→ Task brief
Show, copied in full, each line of the entries below that contains the word "which".

Items listed in a dataset
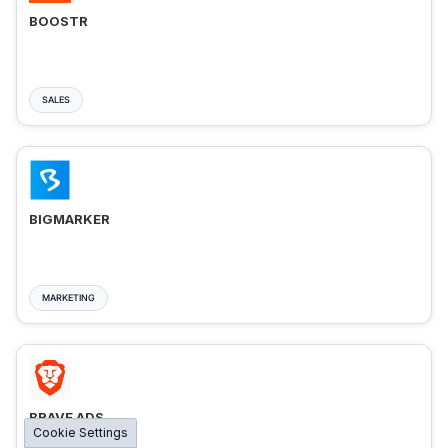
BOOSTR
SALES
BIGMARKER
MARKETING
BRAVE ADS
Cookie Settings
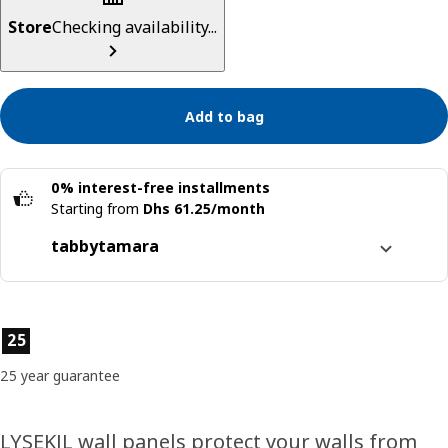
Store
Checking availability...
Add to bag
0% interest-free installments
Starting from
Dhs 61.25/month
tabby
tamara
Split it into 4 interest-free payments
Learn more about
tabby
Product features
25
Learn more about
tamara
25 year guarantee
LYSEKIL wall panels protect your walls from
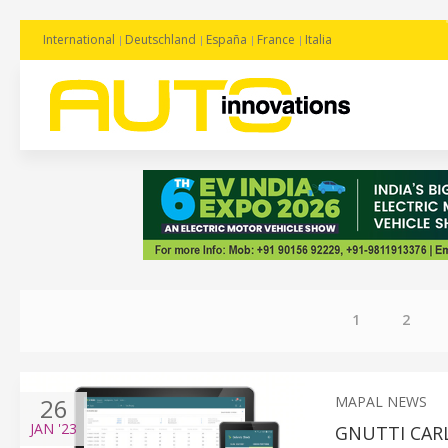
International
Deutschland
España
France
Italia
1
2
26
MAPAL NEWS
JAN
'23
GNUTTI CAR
--
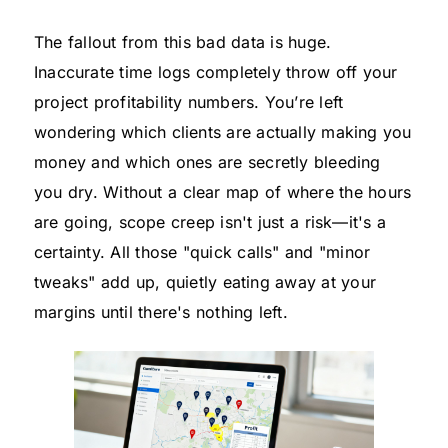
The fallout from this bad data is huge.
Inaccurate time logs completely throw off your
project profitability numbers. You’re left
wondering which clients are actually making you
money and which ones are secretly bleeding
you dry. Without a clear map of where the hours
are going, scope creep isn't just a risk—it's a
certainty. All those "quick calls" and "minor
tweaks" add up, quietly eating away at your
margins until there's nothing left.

→ Response box
wondering which clients are actually making you
money and which ones are secretly bleeding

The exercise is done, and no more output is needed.